Los días sin el Doctor son largos y grises, aunque desde el año pasado y gracias a lo que parece ser una nueva tradición, podemos paliar nuestra sed de TARDIS con la aparición estelar del último de los Señores del Tiempo en The Sarah Jane Adventures. Si el episodio del año pasado, The Wedding of Sarah Jane Smith, resultó ser una historia de las del montón cuyo principal atractivo era la participación de David Tennant en una de sus últimas apariciones en el Whoniverso, este año Death of the Doctor ha resultado ser un clásico instantáneo de pleno derecho. Y no sólo es cosa de Matt Smith, cuya interpretación es definitivamente memorable, sino también del excepcional guión firmado por el antiguo showrunner de la serie matriz, Russell T. Davies, y el soberbio y adorable retorno de la companion de los 70 Jo Grant.

Si hay algo que nunca nos convendría olvidar es que nuestro querido RTD tiene el honor de ser el maestro del lagrimeo. Y si no me creen, vean el final de Doomsday —la despedida de Rose Tyler— o el de The End of Time —la despedida de Absolutamente Todo El Mundo™. Pues bien, no se vayan a creer que defrauda. Los momentos emotivos están sabiamente salpicados a lo largo de las dos partes, y son tan veraces y adorables que solo un Cyberman podría contener las lágrimas. La interpretación de Smith, al mismo tiempo ligera y profunda, nos deja pensando que en manos de Russell habría sido un arma de destrucción masiva de lagrimales. En serio.

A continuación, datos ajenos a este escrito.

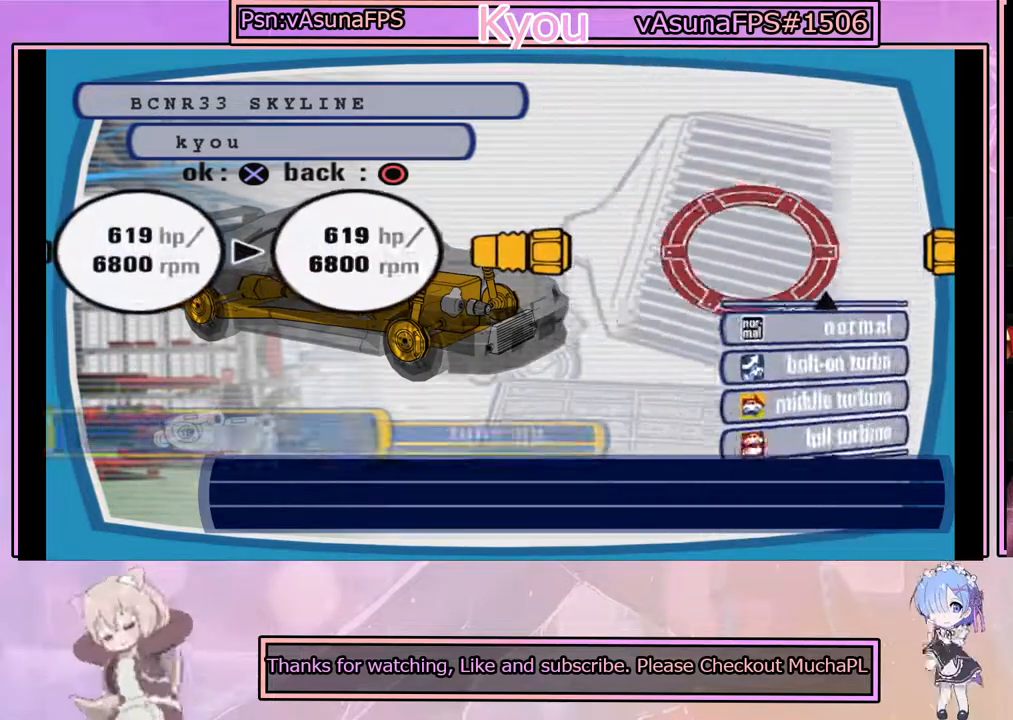
{"buttons": [], "left_stick": "center", "events": [[350, "DPAD_DOWN", "down"], [467, "DPAD_DOWN", "up"]]}
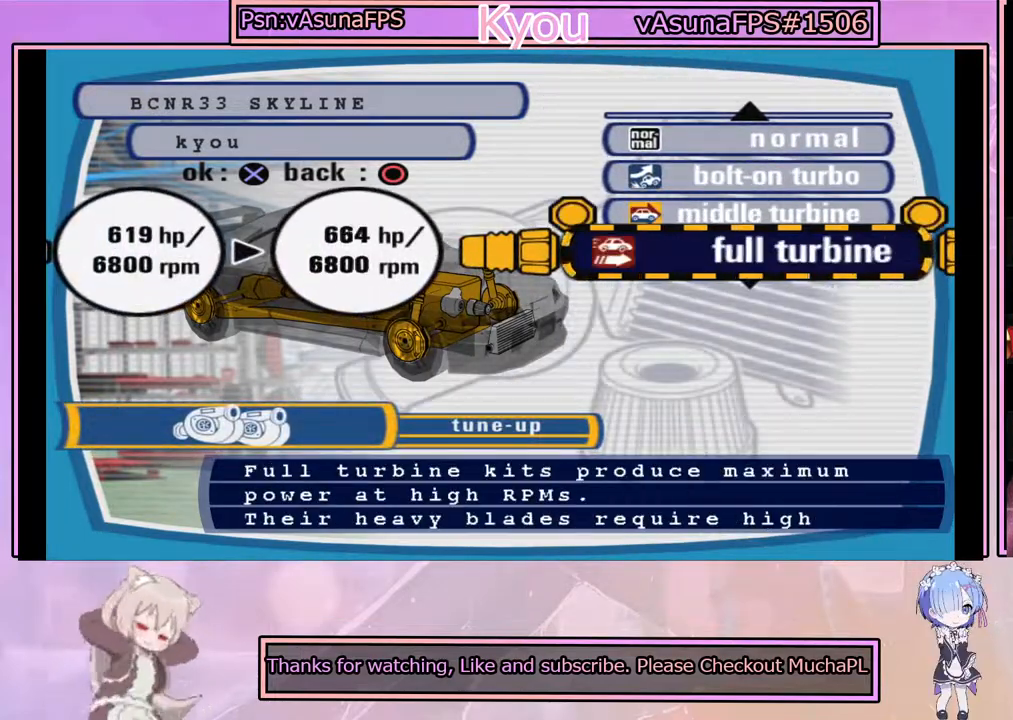
{"buttons": [], "left_stick": "center", "events": []}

La historia en sí no es especialmente sofisticada: recordemos que SJA es un programa esencialmente infantil. Sin embargo los villanos de turno, los Shansheeth, a pesar de ser caricaturescos poseen una cierta gravedad que los hace deliciosos. Su lenguaje pomposo y retorcido es muy apropiado para una raza que Mr. Smith describe como "una especie de sepultureros espaciales". Es una pena que no se explore más la motivación de la agente de UNIT para colaborar con ellos. Pero si se ha sacrificado eso por ceder más tiempo en pantalla a la Smith y a la Grant, bienvenido sea.

Y es que una de las mejores cosas de este episodio es la reaparición de Jo Grant —ahora Jones— interpretada por la misma actriz que le diera vida junto a Jon Pertwee en los primeros 70: Katy Manning. La cabecita loca, la joven ingenua y sencilla —que no tonta— que se sorprendía y emocionaba y aterraba en cuanto pisaba un mundo alienígena sigue ahí. Pero no inmutable, fíjense, porque eso habría sido triste. Con cuarenta años más, pero la misma. Si es difícil escribir un personaje consistente, que lo siga siendo después de 40 años ya es estelar.

En resumen, el episodio al fin y al cabo no es mucho más que un inmenso fanwank, lleno de guiños a los fans obsesivos que sabemos a quién se refiere Sarah Jane cuando habla de Tegan o Ian y Barbara Chesterton. Pero es un fanwank tan exquisitamente divertido, alegre y bien hilado que no aleja lo más mínimo a los espectadores que no conozcan la interminable historia de Who. Imprescindible para whomaníacos, recomendable para todos.